> Work to be completed: Copy, from the material below, each line that contains the word "Public".
....
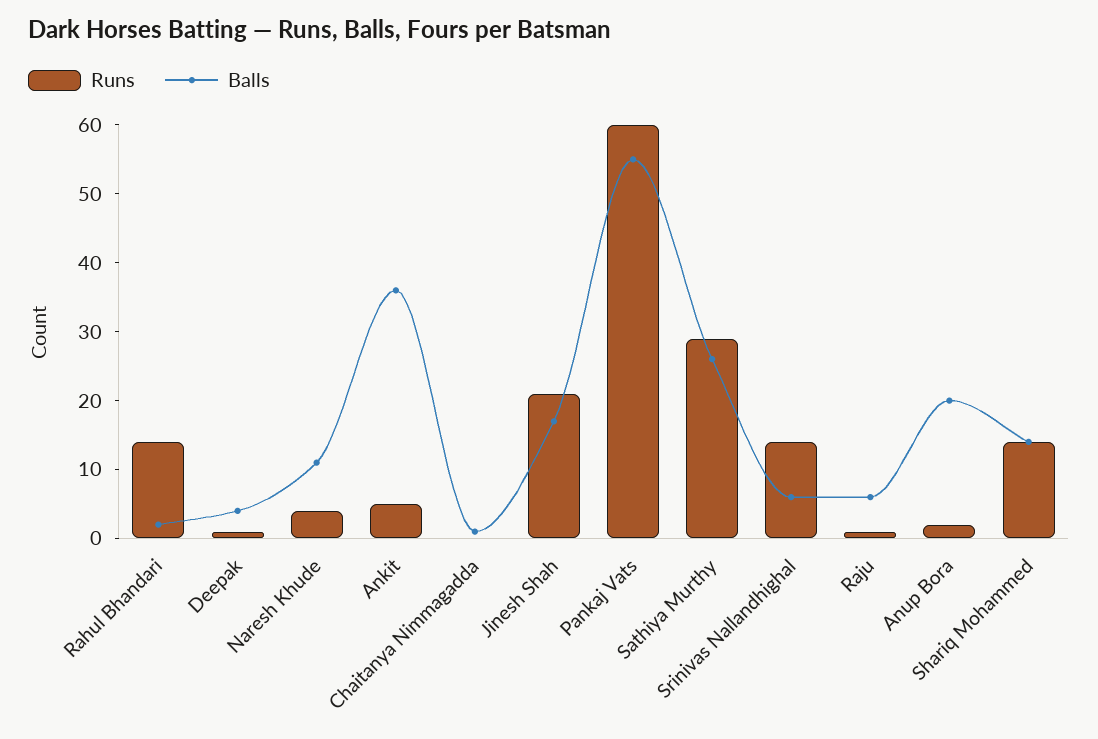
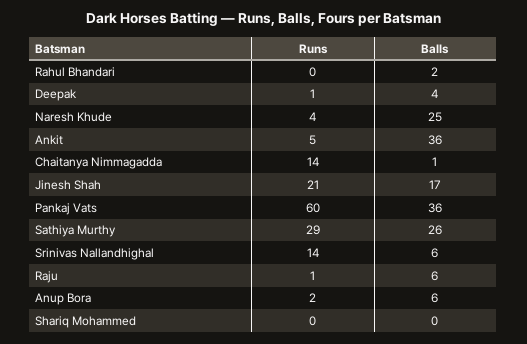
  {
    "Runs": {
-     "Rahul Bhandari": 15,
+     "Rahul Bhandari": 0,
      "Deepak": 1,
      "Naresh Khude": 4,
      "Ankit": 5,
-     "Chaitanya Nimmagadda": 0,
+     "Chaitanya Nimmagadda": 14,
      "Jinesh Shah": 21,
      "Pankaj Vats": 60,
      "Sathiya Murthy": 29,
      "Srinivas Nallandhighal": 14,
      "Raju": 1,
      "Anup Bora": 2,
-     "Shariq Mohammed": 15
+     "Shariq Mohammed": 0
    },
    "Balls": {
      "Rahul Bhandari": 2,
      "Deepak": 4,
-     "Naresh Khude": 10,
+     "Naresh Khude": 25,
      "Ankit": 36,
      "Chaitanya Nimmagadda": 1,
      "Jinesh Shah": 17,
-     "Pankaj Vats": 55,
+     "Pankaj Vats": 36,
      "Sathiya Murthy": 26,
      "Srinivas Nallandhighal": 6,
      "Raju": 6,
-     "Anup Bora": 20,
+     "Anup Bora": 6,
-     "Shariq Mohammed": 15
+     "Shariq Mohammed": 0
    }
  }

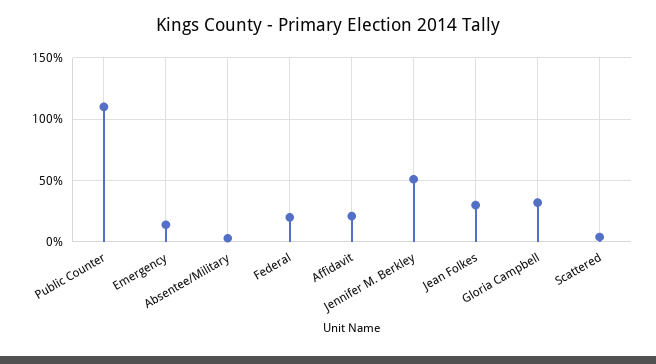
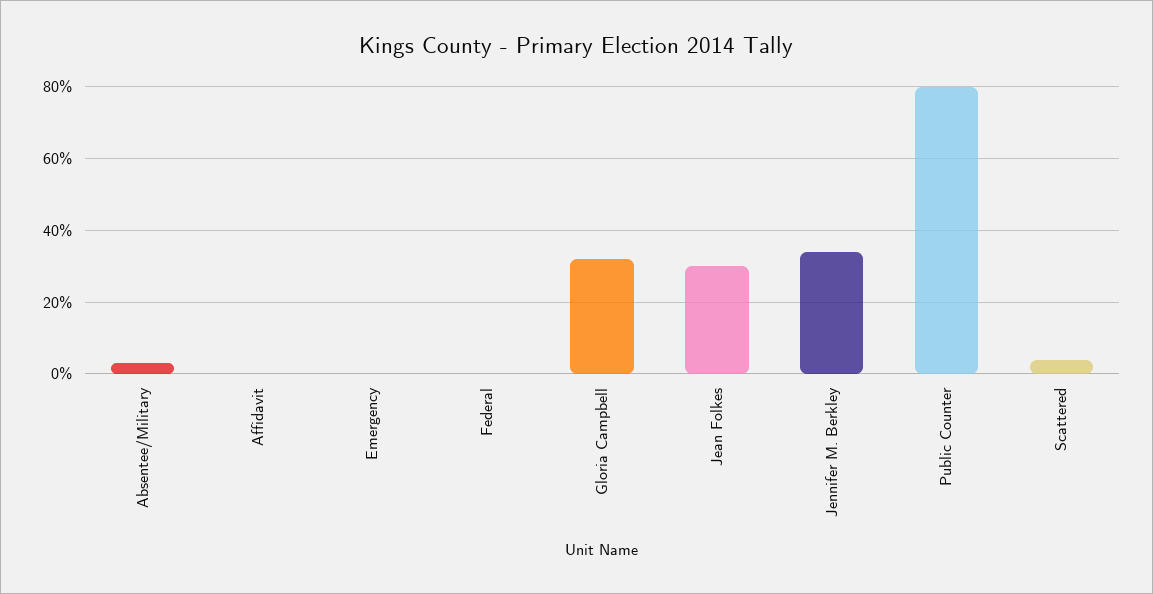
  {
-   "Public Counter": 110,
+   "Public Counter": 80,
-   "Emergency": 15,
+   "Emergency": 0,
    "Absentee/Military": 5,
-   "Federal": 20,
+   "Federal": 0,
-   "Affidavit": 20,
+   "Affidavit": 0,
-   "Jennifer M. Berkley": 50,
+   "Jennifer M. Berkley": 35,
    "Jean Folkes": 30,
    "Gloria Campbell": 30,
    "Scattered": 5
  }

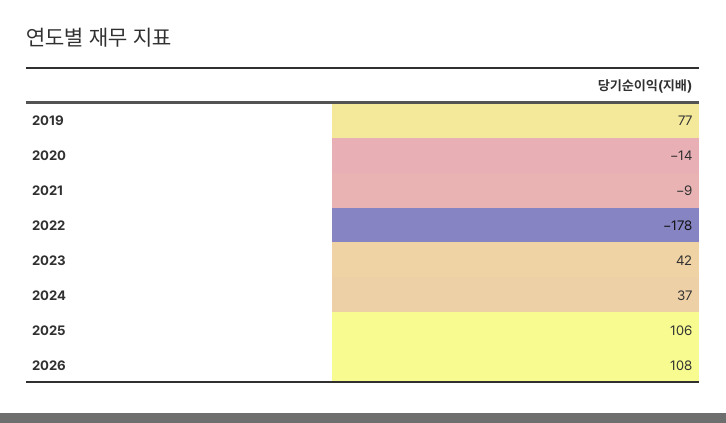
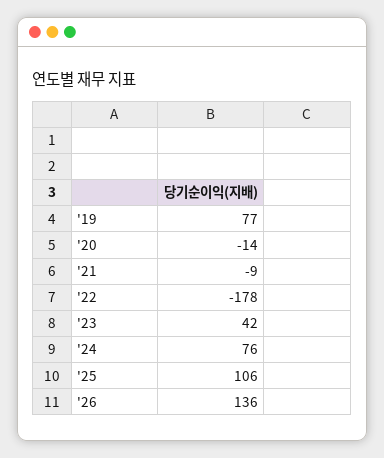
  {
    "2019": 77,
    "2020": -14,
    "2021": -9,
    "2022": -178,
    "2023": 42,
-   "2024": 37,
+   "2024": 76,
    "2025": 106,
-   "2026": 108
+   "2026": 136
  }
....
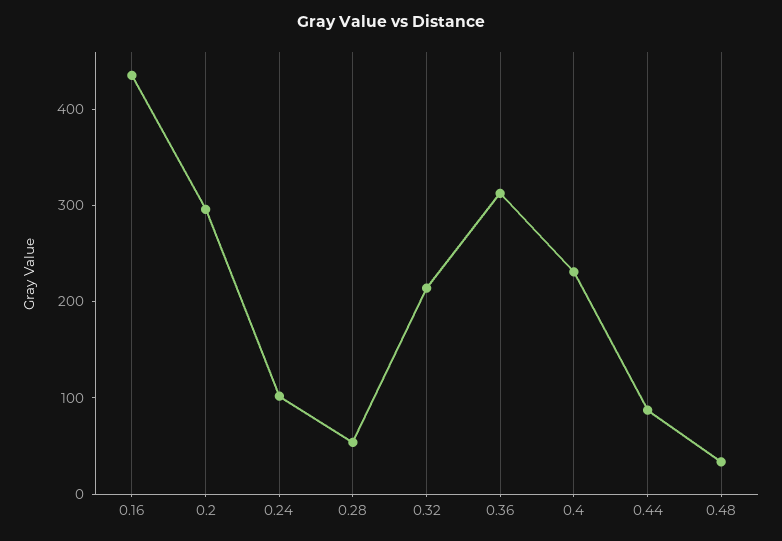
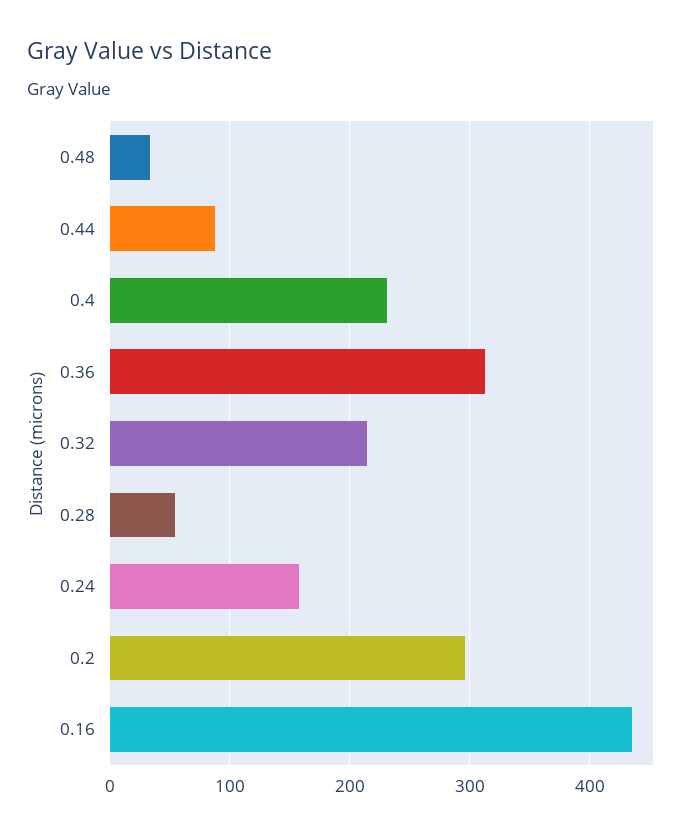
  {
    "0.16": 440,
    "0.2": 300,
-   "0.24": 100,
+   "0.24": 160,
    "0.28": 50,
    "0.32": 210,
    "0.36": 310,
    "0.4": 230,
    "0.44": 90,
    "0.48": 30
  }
....
> Task result:
-   "Public Counter": 110,
+   "Public Counter": 80,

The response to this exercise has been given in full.